Maren Morris performed at Tampa’s MidFlorida Credit Union Amphitheatre on Sept. 22, 2018. (Jay Cridlin | Times)
Maren Morris performed at Tampa’s MidFlorida Credit Union Amphitheatre on Sept. 22, 2018. (Jay Cridlin | Times)

Morris was, at least, graceful about her placement, thanking Horan for being a pop artist willing to take a chance on a country singer. She tailored her tour appropriately, leaning into her pop-rock inclinations, probably more so than if she was still working the country circuit. Her gestures were bigger, her swagger through the roof as she crunched each note out of her body. The soul in her voice, riding each lyric till the end of the line, brought a breezy little seaside R&B lilt to How It's Done and smoky blues and gospel to Once and My Church.

Decontextualized from a country setting, upbeat songs like the Diddy-referencing Rich and hula-girl hip-shaker '80s Mercedes sounded more like the pop songs the really are, a fact driven home by her solid cover of Beyonce's Halo. And when she closed her barely 40-minute set with The Middle ("This song has changed my life this year"), the audience heartily backing her up on the chorus, it felt like this really was her night, her moment. Given how Nashville too often nurtures its up-and-coming women, she might be better off on pop tours going forward.
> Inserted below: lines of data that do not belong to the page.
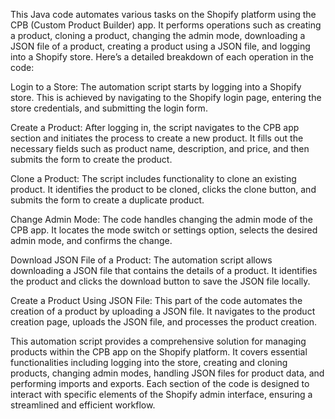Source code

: This Java code automates various tasks on the Shopify platform using the CPB (Custom Product Builder) app. It performs operations such as creating a product, cloning a product, changing the admin mode, downloading a JSON file of a product, creating a product using a JSON file, and logging into a Shopify store. Here’s a detailed breakdown of each operation in the code:

Login to a Store:
The automation script starts by logging into a Shopify store. This is achieved by navigating to the Shopify login page, entering the store credentials, and submitting the login form.

Create a Product:
After logging in, the script navigates to the CPB app section and initiates the process to create a new product. It fills out the necessary fields such as product name, description, and price, and then submits the form to create the product.

Clone a Product:
The script includes functionality to clone an existing product. It identifies the product to be cloned, clicks the clone button, and submits the form to create a duplicate product.

Change Admin Mode:
The code handles changing the admin mode of the CPB app. It locates the mode switch or settings option, selects the desired admin mode, and confirms the change.

Download JSON File of a Product:
The automation script allows downloading a JSON file that contains the details of a product. It identifies the product and clicks the download button to save the JSON file locally.

Create a Product Using JSON File:
This part of the code automates the creation of a product by uploading a JSON file. It navigates to the product creation page, uploads the JSON file, and processes the product creation.

This automation script provides a comprehensive solution for managing products within the CPB app on the Shopify platform. It covers essential functionalities including logging into the store, creating and cloning products, changing admin modes, handling JSON files for product data, and performing imports and exports. Each section of the code is designed to interact with specific elements of the Shopify admin interface, 
ensuring a streamlined and efficient workflow.
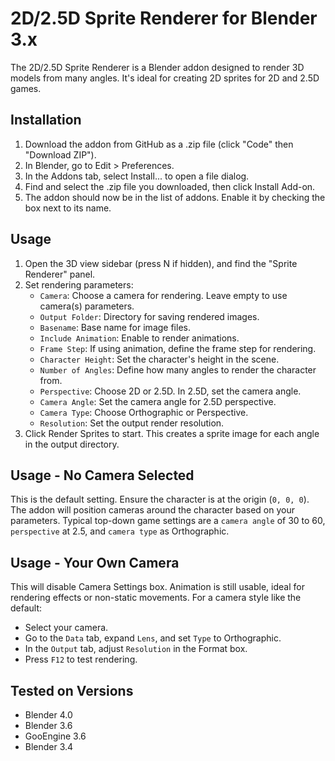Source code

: # 2D/2.5D Sprite Renderer for Blender 3.x

The 2D/2.5D Sprite Renderer is a Blender addon designed to render 3D models from many angles. It's ideal for creating 2D sprites for 2D and 2.5D games.

## Installation
1. Download the addon from GitHub as a .zip file (click "Code" then "Download ZIP").
2. In Blender, go to Edit > Preferences.
3. In the Addons tab, select Install... to open a file dialog.
4. Find and select the .zip file you downloaded, then click Install Add-on.
5. The addon should now be in the list of addons. Enable it by checking the box next to its name.

## Usage
1. Open the 3D view sidebar (press N if hidden), and find the "Sprite Renderer" panel.
2. Set rendering parameters:
    * `Camera`: Choose a camera for rendering. Leave empty to use camera(s) parameters.
    * `Output Folder`: Directory for saving rendered images.
    * `Basename`: Base name for image files.
    * `Include Animation`: Enable to render animations.
    * `Frame Step`: If using animation, define the frame step for rendering.
    * `Character Height`: Set the character's height in the scene.
    * `Number of Angles`: Define how many angles to render the character from.
    * `Perspective`: Choose 2D or 2.5D. In 2.5D, set the camera angle.
    * `Camera Angle`: Set the camera angle for 2.5D perspective.
    * `Camera Type`: Choose Orthographic or Perspective.
    * `Resolution`: Set the output render resolution.
3. Click Render Sprites to start. This creates a sprite image for each angle in the output directory.

## Usage - No Camera Selected
This is the default setting. Ensure the character is at the origin (`0, 0, 0`). The addon will position cameras around the character based on your parameters. Typical top-down game settings are a `camera angle` of 30 to 60, `perspective` at 2.5, and `camera type` as Orthographic.

## Usage - Your Own Camera
This will disable Camera Settings box. Animation is still usable, ideal for rendering effects or non-static movements. For a camera style like the default:
* Select your camera.
* Go to the `Data` tab, expand `Lens`, and set `Type` to Orthographic.
* In the `Output` tab, adjust `Resolution` in the Format box.
* Press `F12` to test rendering.

## Tested on Versions
* Blender 4.0
* Blender 3.6
* GooEngine 3.6
* Blender 3.4
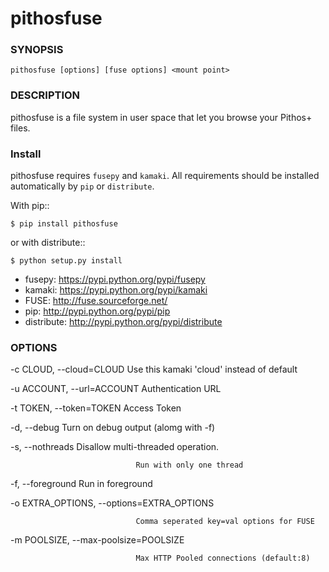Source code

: # pithosfuse


### SYNOPSIS

    pithosfuse [options] [fuse options] <mount point>


### DESCRIPTION

pithosfuse is a file system in user space that let you browse your
Pithos+ files.

### Install

pithosfuse requires `fusepy` and `kamaki`. All requirements should be installed
automatically by `pip` or `distribute`.

With pip::

    $ pip install pithosfuse

or with distribute::

    $ python setup.py install


* fusepy: https://pypi.python.org/pypi/fusepy
* kamaki: https://pypi.python.org/pypi/kamaki
* FUSE: http://fuse.sourceforge.net/
* pip: http://pypi.python.org/pypi/pip
* distribute: http://pypi.python.org/pypi/distribute


### OPTIONS

-c CLOUD, --cloud=CLOUD         Use this kamaki 'cloud' instead of default

-u ACCOUNT, --url=ACCOUNT       Authentication URL

-t TOKEN, --token=TOKEN         Access Token

-d, --debug                     Turn on debug output (alomg with -f)

-s, --nothreads                 Disallow multi-threaded operation.

                                Run with only one thread

-f, --foreground                Run in foreground

-o EXTRA_OPTIONS, --options=EXTRA_OPTIONS

                                Comma seperated key=val options for FUSE

-m POOLSIZE, --max-poolsize=POOLSIZE

                                Max HTTP Pooled connections (default:8)
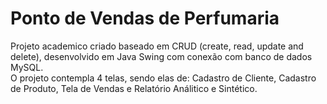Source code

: # Ponto de Vendas de Perfumaria

Projeto academico criado baseado em CRUD (create, read, update and delete), desenvolvido em Java Swing com conexão com banco de dados MySQL.
<br>
O projeto contempla 4 telas, sendo elas de: Cadastro de Cliente, Cadastro de Produto, Tela de Vendas e Relatório Análitico e Sintético.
Niall Horan performed at Tampa’s MidFlorida Credit Union Amphitheatre on Sept. 22, 2018. (Jay Cridlin | Times)

You'd think Horan, hailing from the world's most popular boy band, would be primed to chew scenery in the spotlight. Not the case. On his all-grown-up solo debut Flicker, he pulls from an inviting, if at times bland, sonic palette: Strokes of Fleetwood Mac and Dire Straits, swaths of Gary Barlow and James Blunt, shades of Ben Howard and Damien Rice, and one overwhelming splash of John Mayer. And it all came across in his relatively understated set.

This being one of the final gigs of a nearly 80-show tour, Horan apologized for his voice, which he said felt a bit dodgy. Didn't come across that way, though; his tender, gentle pipes sounded warm and heartfelt on subdued songs like Paper Houses, Flicker and the melancholy So Long. If anything, Horan's voice felt almost too intimate for an amphitheater stage – take away the squeals of recognition for each and stray shrieks of "I LOVE YOU NIALL!" and it'd make for a charming night at the theater.

Niall Horan performed at Tampa’s MidFlorida Credit Union Amphitheatre on Sept. 22, 2018. (Jay Cridlin | Times)

The smartest thing about Horan's approach is that it sounds like a continuation of what One Direction was doing when they went on hiatus in 2015. The two 1D songs Horan played, Fool's Gold and Drag Me Down, fit right into Horan's guy-with-guitar aesthetic, which is something those fans can grow into with ease. Horan seems to be counting on it, the way he peppered his set with bona fide Dad Rock covers like Bruce Springsteen's Dancing In the Dark and the Eagles' Life in the Fast Lane. Coincidentally or not, those might've been the two songs where he seemed to be having the most fun.

Niall Horan performed at Tampa’s MidFlorida Credit Union Amphitheatre on Sept. 22, 2018. (Jay Cridlin | Times)

A little credit should go to Horan's sharp band, especially guitarist Jake Curran, whose solo tones ranged from the likes of Glen Campbell to the War on Drugs. He and the rest of the band did their best Fleetwood Mac on the glistening reverie of Since We're Alone, and injected some pub-rock blood into Finally Free and On My Own. The team helped Horan closed strong with loping hit Slow Hands and the rousing Mirrors, although that last one probably tried a little too hard to hit Coldplay or Mumford and Sons territory.

Would Horan's set have been stronger if he'd been able to close with a huge chart-topping hit like, oh, say, The Middle? Yeah, for sure. But how many artists have songs like that? Certainly not anyone headlining amphitheaters this summer. Maybe in 2019, it'll happen. One can hope.